- _Work required_: Would you print all of the entries word for word?

─── Provided data ───

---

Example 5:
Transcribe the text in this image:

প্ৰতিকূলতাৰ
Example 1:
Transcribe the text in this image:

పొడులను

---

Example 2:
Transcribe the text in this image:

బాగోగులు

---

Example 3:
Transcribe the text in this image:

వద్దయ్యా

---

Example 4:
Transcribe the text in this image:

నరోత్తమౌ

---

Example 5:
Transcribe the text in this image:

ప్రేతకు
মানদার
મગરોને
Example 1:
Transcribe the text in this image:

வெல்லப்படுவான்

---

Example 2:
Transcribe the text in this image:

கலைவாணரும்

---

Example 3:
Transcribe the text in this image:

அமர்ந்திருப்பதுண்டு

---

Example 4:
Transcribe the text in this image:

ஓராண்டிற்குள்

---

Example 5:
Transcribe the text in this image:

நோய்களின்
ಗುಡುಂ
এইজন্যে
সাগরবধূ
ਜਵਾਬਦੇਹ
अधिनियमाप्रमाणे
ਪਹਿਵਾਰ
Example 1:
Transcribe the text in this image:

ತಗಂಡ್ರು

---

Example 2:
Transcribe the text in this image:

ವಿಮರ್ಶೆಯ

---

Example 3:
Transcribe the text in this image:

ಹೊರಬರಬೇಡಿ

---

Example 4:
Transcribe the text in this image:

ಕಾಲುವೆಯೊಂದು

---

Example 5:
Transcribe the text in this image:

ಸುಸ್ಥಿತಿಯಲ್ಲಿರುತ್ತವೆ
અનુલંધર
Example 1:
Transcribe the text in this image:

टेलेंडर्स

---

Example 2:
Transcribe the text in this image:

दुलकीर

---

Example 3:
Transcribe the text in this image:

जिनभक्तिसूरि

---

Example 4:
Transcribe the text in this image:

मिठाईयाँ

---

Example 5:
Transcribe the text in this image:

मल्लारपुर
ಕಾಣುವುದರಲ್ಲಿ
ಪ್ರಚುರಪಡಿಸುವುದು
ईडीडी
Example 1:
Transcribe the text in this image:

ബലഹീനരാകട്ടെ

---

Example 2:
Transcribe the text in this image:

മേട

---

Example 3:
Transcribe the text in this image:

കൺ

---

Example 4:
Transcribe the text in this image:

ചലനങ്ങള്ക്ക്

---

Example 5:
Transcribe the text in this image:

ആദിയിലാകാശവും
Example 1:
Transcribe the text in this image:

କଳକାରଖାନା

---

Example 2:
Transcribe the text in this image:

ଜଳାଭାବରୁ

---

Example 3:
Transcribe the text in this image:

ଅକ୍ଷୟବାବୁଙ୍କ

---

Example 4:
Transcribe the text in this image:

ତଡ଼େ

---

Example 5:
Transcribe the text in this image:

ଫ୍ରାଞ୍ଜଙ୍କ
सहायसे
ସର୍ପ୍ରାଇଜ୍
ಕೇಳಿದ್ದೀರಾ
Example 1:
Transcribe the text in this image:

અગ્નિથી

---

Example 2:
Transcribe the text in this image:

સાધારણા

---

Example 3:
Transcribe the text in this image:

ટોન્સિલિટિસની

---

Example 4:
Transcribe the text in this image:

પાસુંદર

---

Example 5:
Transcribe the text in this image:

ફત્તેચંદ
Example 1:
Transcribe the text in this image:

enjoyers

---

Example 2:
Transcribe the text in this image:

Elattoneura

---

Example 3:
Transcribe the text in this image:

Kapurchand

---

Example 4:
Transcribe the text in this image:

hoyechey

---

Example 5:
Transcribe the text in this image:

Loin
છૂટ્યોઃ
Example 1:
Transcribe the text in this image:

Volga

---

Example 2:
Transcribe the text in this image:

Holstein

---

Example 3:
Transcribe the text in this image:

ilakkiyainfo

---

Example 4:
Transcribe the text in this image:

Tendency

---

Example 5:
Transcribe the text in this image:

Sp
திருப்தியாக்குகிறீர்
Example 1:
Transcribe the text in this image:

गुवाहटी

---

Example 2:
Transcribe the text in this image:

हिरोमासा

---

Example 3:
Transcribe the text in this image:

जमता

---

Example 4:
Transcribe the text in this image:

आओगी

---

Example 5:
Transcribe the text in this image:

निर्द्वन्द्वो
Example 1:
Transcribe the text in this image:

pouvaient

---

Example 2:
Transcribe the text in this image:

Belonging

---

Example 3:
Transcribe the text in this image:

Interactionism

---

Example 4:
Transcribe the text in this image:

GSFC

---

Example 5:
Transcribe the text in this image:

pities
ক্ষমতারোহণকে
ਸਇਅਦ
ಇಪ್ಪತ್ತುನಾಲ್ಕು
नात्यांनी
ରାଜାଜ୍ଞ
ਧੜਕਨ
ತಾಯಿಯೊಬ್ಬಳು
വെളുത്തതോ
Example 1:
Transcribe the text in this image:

───

- _Result for this exercise_:
---

Example 5:
Transcribe the text in this image:

প্ৰতিকূলতাৰ
Example 1:
Transcribe the text in this image:

పొడులను

---

Example 2:
Transcribe the text in this image:

బాగోగులు

---

Example 3:
Transcribe the text in this image:

వద్దయ్యా

---

Example 4:
Transcribe the text in this image:

నరోత్తమౌ

---

Example 5:
Transcribe the text in this image:

ప్రేతకు
মানদার
મગરોને
Example 1:
Transcribe the text in this image:

வெல்லப்படுவான்

---

Example 2:
Transcribe the text in this image:

கலைவாணரும்

---

Example 3:
Transcribe the text in this image:

அமர்ந்திருப்பதுண்டு

---

Example 4:
Transcribe the text in this image:

ஓராண்டிற்குள்

---

Example 5:
Transcribe the text in this image:

நோய்களின்
ಗುಡುಂ
এইজন্যে
সাগরবধূ
ਜਵਾਬਦੇਹ
अधिनियमाप्रमाणे
ਪਹਿਵਾਰ
Example 1:
Transcribe the text in this image:

ತಗಂಡ್ರು

---

Example 2:
Transcribe the text in this image:

ವಿಮರ್ಶೆಯ

---

Example 3:
Transcribe the text in this image:

ಹೊರಬರಬೇಡಿ

---

Example 4:
Transcribe the text in this image:

ಕಾಲುವೆಯೊಂದು

---

Example 5:
Transcribe the text in this image:

ಸುಸ್ಥಿತಿಯಲ್ಲಿರುತ್ತವೆ
અનુલંધર
Example 1:
Transcribe the text in this image:

टेलेंडर्स

---

Example 2:
Transcribe the text in this image:

दुलकीर

---

Example 3:
Transcribe the text in this image:

जिनभक्तिसूरि

---

Example 4:
Transcribe the text in this image:

मिठाईयाँ

---

Example 5:
Transcribe the text in this image:

मल्लारपुर
ಕಾಣುವುದರಲ್ಲಿ
ಪ್ರಚುರಪಡಿಸುವುದು
ईडीडी
Example 1:
Transcribe the text in this image:

ബലഹീനരാകട്ടെ

---

Example 2:
Transcribe the text in this image:

മേട

---

Example 3:
Transcribe the text in this image:

കൺ

---

Example 4:
Transcribe the text in this image:

ചലനങ്ങള്ക്ക്

---

Example 5:
Transcribe the text in this image:

ആദിയിലാകാശവും
Example 1:
Transcribe the text in this image:

କଳକାରଖାନା

---

Example 2:
Transcribe the text in this image:

ଜଳାଭାବରୁ

---

Example 3:
Transcribe the text in this image:

ଅକ୍ଷୟବାବୁଙ୍କ

---

Example 4:
Transcribe the text in this image:

ତଡ଼େ

---

Example 5:
Transcribe the text in this image:

ଫ୍ରାଞ୍ଜଙ୍କ
सहायसे
ସର୍ପ୍ରାଇଜ୍
ಕೇಳಿದ್ದೀರಾ
Example 1:
Transcribe the text in this image:

અગ્નિથી

---

Example 2:
Transcribe the text in this image:

સાધારણા

---

Example 3:
Transcribe the text in this image:

ટોન્સિલિટિસની

---

Example 4:
Transcribe the text in this image:

પાસુંદર

---

Example 5:
Transcribe the text in this image:

ફત્તેચંદ
Example 1:
Transcribe the text in this image:

enjoyers

---

Example 2:
Transcribe the text in this image:

Elattoneura

---

Example 3:
Transcribe the text in this image:

Kapurchand

---

Example 4:
Transcribe the text in this image:

hoyechey

---

Example 5:
Transcribe the text in this image:

Loin
છૂટ્યોઃ
Example 1:
Transcribe the text in this image:

Volga

---

Example 2:
Transcribe the text in this image:

Holstein

---

Example 3:
Transcribe the text in this image:

ilakkiyainfo

---

Example 4:
Transcribe the text in this image:

Tendency

---

Example 5:
Transcribe the text in this image:

Sp
திருப்தியாக்குகிறீர்
Example 1:
Transcribe the text in this image:

गुवाहटी

---

Example 2:
Transcribe the text in this image:

हिरोमासा

---

Example 3:
Transcribe the text in this image:

जमता

---

Example 4:
Transcribe the text in this image:

आओगी

---

Example 5:
Transcribe the text in this image:

निर्द्वन्द्वो
Example 1:
Transcribe the text in this image:

pouvaient

---

Example 2:
Transcribe the text in this image:

Belonging

---

Example 3:
Transcribe the text in this image:

Interactionism

---

Example 4:
Transcribe the text in this image:

GSFC

---

Example 5:
Transcribe the text in this image:

pities
ক্ষমতারোহণকে
ਸਇਅਦ
ಇಪ್ಪತ್ತುನಾಲ್ಕು
नात्यांनी
ରାଜାଜ୍ଞ
ਧੜਕਨ
ತಾಯಿಯೊಬ್ಬಳು
വെളുത്തതോ
Example 1:
Transcribe the text in this image:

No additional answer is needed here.